PAGE TEXT →
━━━━
You want the name. Yeah. Jancer
Franklin. I was born in 1930. Parents was Wolford Franklin and Nellie "Nell"
Johnson Franklin. They kept us fed and kept us a'workin. Yeah, when you got big enough to
work well they put out there working. Hello, I'm Tim Barnwell and thanks for watching
The Face of Appalachia. Jancer said to me, "You can take the man out of the mountains, but
you can't take the mountains out of the man." Across two visits to his farm in the Shelton
Laurel section of Madison County one thing is for sure, it's especially true of this 94 year
old. You can no more take the mountains out of him as you could take them out of Western
North Carolina. Having driven his steep and winding driveway on two occasions, once in 5
inches of snow and another in nicer weather, I realized that even by a country mile, Jancer's
place is remote. But what struck me the most is how happy he is to live there and how little
he needs from the outside world. Through hard work and perseverance, Jancer has been able
to support himself and his family on a steep mountaintop piece of land by farming, sawmilling,
and raising livestock. He lives a simple life, rarely traveling more than a few miles from
home, and is more than satisfied with that, not feeling the need for more. When I told a
friend I was going to visit Jancer, her face lit up and she launched into a story about visiting
his farm with her husband to buy beans and the great experience they had there. Indeed, everyone
I talked to about him had a similar reaction and after spending time with him I can see why. He
is a special person, gentle, humble, and honest, with a wealth of knowledge about farming and
a twinkle in his eye. It's been an honor to get to know him and I think you'll feel the same
way after spending time with us on his farm and hearing stories from his life. Well, welcome in
my friend. Come on in. (Tim) What did your parents do, were they farmers? Farming and sawmilling,
raising cattle. That was practically our whole life, yeah. And we farmed all our lives. (Tim)
So, what all did you raise on the farm? Tobacco, corn, beans. Used to raise these here "selling"
beans we called them. Put out about a half acre, acre. Pick them, take them to the cannery down
there at Newport, yeah. (Tim) How many brothers and sisters did you have. Four brothers, no
sisters. (Tim) Are any of them still living? Two of us. Next to the oldest and the youngest. (Tim)
Which are you are you? Are you the youngest? No, I'm next to the oldest, yeah. My brother, he
he killed hisself back after my dad and mother passed away he just got the where he couldn't
make it. And I went over there, I was the one found him. He just lived across the hill over here. And
me and him, we always worked together. He had something that he couldn't do he'd get me, and
if I had something I couldn't do i'd get him, and we just worked together on the farm.
━━━━
WHAT YOU NEED TO DO →
Reproduce verbatim the passage of the Jancer Franklin transcript that runs from "So, what all" up to and including "the youngest. (Tim)".
━━━━
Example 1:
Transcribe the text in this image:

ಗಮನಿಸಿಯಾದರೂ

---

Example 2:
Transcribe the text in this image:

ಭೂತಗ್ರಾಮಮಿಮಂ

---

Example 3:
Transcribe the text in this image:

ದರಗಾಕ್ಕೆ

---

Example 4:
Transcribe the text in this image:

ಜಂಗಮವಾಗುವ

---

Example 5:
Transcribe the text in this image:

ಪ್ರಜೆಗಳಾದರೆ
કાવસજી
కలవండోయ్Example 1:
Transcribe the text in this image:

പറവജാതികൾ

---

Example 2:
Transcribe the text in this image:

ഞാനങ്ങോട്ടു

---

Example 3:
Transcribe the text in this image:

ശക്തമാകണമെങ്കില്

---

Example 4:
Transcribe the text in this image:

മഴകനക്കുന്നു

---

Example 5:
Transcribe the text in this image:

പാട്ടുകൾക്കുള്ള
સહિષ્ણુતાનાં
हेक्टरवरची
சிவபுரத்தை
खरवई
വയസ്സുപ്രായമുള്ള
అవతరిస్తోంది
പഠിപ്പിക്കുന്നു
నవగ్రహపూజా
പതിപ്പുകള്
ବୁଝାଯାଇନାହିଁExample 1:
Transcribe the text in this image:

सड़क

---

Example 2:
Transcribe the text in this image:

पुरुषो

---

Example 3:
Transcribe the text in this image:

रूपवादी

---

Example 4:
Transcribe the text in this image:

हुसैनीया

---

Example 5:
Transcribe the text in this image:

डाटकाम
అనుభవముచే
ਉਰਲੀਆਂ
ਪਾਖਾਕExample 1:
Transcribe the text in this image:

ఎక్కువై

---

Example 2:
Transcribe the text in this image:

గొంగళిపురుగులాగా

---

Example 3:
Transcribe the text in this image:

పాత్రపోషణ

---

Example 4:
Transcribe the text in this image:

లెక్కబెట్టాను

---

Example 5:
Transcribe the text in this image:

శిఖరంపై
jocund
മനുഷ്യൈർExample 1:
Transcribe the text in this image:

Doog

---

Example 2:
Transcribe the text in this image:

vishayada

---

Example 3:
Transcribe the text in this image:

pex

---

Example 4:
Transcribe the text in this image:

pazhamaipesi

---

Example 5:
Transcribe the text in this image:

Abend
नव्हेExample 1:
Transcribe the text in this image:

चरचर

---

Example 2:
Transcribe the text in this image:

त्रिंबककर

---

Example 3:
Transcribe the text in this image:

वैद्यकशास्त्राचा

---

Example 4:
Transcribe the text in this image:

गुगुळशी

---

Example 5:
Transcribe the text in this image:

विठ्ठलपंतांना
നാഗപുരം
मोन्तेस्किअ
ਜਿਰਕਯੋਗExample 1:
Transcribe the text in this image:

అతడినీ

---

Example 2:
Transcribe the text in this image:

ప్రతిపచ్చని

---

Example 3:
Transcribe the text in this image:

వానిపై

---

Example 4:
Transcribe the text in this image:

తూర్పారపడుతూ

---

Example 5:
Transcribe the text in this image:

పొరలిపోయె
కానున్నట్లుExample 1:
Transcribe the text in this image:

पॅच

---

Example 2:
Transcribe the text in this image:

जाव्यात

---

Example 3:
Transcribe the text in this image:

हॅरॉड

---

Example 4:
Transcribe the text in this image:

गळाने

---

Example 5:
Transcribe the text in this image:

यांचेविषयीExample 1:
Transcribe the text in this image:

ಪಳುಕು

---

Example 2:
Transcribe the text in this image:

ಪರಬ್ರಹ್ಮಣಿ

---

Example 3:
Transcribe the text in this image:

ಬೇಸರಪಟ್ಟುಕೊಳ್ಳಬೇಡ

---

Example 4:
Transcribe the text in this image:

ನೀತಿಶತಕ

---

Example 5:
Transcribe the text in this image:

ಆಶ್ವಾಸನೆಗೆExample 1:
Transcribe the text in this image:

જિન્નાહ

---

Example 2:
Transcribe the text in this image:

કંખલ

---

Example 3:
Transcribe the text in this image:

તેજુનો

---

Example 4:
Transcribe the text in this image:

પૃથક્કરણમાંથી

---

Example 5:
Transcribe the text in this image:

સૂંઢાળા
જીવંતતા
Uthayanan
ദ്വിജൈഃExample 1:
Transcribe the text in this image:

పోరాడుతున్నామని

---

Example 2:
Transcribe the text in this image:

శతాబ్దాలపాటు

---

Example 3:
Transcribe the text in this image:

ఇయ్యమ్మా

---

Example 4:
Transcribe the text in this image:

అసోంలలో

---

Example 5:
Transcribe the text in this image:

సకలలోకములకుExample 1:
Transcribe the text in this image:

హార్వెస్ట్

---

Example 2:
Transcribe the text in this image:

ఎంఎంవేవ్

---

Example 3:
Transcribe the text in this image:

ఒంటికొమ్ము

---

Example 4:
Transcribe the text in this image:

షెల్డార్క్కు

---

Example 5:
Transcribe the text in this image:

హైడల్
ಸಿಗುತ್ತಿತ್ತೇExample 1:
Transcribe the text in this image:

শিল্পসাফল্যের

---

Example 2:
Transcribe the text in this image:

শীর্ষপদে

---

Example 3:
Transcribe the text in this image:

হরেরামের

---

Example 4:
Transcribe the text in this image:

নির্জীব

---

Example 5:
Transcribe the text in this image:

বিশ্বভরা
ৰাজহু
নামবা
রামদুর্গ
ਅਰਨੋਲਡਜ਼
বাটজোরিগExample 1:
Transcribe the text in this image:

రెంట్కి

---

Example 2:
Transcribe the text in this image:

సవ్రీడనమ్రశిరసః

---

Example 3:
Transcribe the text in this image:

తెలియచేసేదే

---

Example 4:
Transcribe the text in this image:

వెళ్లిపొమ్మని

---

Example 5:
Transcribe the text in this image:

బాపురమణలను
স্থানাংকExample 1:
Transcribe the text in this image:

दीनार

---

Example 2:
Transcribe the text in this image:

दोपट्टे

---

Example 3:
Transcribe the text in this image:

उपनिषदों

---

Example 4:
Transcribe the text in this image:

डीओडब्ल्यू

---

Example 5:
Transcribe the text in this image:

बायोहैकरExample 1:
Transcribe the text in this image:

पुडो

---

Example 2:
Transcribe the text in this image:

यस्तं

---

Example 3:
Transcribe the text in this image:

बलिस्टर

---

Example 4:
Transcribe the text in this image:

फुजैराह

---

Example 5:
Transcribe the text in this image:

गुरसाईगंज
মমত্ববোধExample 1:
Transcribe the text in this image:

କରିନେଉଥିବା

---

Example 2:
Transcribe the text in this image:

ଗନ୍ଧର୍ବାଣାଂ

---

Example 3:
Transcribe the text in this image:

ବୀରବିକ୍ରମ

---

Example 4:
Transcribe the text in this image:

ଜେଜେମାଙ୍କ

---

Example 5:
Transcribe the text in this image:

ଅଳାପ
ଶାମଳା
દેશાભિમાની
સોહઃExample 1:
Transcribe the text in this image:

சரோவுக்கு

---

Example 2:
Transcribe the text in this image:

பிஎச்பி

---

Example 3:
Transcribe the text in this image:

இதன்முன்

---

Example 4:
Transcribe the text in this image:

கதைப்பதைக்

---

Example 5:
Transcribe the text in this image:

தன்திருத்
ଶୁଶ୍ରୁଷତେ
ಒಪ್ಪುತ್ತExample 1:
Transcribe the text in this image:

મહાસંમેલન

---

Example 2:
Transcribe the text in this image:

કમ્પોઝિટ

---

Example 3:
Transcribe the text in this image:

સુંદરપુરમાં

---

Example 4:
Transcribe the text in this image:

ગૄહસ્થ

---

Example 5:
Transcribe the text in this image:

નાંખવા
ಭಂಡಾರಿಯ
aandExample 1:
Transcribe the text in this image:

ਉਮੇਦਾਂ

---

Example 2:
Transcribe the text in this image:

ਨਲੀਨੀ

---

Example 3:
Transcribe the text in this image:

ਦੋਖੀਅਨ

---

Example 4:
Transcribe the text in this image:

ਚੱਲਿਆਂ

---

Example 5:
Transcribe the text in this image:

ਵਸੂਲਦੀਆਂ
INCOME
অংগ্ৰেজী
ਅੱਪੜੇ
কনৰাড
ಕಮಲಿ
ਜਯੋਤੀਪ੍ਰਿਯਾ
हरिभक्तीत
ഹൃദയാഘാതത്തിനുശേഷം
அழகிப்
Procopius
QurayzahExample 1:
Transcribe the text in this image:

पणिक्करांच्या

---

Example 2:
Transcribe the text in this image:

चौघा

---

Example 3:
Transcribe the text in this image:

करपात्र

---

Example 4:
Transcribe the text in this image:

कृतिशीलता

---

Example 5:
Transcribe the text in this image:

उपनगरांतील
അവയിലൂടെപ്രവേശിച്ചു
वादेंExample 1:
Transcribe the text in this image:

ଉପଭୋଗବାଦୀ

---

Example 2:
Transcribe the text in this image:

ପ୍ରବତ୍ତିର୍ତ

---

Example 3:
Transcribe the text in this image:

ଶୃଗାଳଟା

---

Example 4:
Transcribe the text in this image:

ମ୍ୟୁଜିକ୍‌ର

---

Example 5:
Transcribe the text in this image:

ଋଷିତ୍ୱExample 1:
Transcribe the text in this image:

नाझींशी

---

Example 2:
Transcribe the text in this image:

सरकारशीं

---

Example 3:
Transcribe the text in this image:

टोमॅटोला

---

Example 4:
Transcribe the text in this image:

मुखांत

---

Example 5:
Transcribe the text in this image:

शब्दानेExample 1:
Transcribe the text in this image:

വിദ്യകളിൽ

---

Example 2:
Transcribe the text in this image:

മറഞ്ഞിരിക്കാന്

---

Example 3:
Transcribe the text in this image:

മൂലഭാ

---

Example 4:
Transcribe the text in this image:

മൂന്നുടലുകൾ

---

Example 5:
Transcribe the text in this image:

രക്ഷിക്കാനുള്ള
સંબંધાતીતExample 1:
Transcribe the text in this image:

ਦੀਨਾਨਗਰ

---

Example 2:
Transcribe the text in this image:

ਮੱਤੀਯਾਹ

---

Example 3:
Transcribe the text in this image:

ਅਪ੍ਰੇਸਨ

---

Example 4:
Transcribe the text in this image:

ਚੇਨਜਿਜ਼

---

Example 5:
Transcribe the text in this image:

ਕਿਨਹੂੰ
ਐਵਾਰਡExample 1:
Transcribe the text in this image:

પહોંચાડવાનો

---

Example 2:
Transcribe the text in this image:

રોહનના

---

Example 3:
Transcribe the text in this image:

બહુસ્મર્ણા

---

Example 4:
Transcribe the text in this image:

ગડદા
━━━━
EXERCISE ANSWER →
So, what all did you raise on the farm? Tobacco, corn, beans. Used to raise these here "selling"
beans we called them. Put out about a half acre, acre. Pick them, take them to the cannery down
there at Newport, yeah. (Tim) How many brothers and sisters did you have. Four brothers, no
sisters. (Tim) Are any of them still living? Two of us. Next to the oldest and the youngest. (Tim)